Blindness and Learning Harmonica

Originally posted July 7, 2016

Rose_p03-300x187I’ve been working for the last couple of years with harmonica students who have limited vision. They needed large-format music, and the dots and lines were becoming too difficult to discern.

So we shifted gears to using a combination of large note names and audio demos. The audio is essential, since it allows students with a visual handicap to learn to sing or whistle the melodies by ear, and internalize the rhythm and phrasing. The note names provide a starting point, and they put it all together using their ear.

I recently combined the “audio + note names” format in several videos.

The Rose By the Door

My Favorite Things

What a Wonderful World

Not much good if you only read tab, but tab would work in this format also. Display it full screen, and you have essentially an auto-scrolling piece of music with an accompanying soundtrack.

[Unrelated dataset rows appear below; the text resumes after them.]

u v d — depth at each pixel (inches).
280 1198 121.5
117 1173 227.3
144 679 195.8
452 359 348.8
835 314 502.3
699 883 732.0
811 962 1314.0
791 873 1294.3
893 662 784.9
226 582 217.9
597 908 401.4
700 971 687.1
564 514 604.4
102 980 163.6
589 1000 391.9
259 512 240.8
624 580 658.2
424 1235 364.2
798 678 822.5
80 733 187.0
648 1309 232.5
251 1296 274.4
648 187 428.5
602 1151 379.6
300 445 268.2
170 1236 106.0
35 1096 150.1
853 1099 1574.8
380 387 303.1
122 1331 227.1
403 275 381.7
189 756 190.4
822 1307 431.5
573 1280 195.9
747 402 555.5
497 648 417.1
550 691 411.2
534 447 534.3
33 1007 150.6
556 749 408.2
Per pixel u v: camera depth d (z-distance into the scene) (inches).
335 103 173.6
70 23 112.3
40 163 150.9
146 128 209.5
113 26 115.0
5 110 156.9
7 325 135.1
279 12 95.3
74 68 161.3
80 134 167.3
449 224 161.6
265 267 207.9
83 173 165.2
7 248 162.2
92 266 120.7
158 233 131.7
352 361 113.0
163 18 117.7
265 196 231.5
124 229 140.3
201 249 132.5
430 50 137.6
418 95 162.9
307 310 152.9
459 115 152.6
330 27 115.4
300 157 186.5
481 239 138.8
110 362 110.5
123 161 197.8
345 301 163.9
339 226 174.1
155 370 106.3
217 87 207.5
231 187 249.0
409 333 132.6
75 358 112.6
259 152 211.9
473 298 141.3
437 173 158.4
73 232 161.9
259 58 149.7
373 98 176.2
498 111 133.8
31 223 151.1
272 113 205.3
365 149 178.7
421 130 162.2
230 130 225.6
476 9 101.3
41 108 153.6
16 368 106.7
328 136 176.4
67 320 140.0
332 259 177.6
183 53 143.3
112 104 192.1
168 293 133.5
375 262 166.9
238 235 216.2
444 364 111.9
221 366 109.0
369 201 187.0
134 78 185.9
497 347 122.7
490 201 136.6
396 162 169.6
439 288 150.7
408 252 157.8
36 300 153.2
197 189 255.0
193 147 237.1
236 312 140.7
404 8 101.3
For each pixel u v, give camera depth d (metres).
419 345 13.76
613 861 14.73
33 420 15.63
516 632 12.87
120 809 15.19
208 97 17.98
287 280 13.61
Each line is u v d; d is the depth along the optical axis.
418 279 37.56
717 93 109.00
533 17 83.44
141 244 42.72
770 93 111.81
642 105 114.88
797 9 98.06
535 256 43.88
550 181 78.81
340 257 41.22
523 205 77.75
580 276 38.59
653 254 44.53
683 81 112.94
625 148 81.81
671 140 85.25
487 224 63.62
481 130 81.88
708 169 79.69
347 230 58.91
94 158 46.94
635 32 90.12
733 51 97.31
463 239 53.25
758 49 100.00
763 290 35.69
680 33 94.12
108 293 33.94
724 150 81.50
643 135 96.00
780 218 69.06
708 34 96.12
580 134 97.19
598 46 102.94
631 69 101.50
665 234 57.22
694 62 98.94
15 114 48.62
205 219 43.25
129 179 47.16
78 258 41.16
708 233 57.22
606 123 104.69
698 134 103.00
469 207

These particular students have spent time studying large harmonica note charts and have learned the note layout of the chromatic or diatonic harp. They can visualize the chart and point out where the notes are located, and in a melody, show the moves left and right, in or out breath.

I think it’s helpful to develop this kind of spatial sense, to be able to gesture towards the notes on an imagined harmonica. Since the instrument is in your mouth and “invisible” when you’re playing it, as Howard Levy has pointed out, we all are functionally blind while playing.

My visually impaired students work on ear training and music theory on an ongoing basis, so that they can transition to learning music purely by ear if their vision becomes too limited to rely on. And in the meantime, they learn new pieces using a combination of ear and large note names.

As I mentioned, the videos above require a little more study upfront than reading tab, since you have to learn the note layout of your harp. Not a bad thing to learn, though. Use a C chromatic or diatonic for these examples, and enjoy!

To conclude, I want to share how inspired I am by these students, who push themselves to learn new skills in spite of their difficulties, for the love of playing music.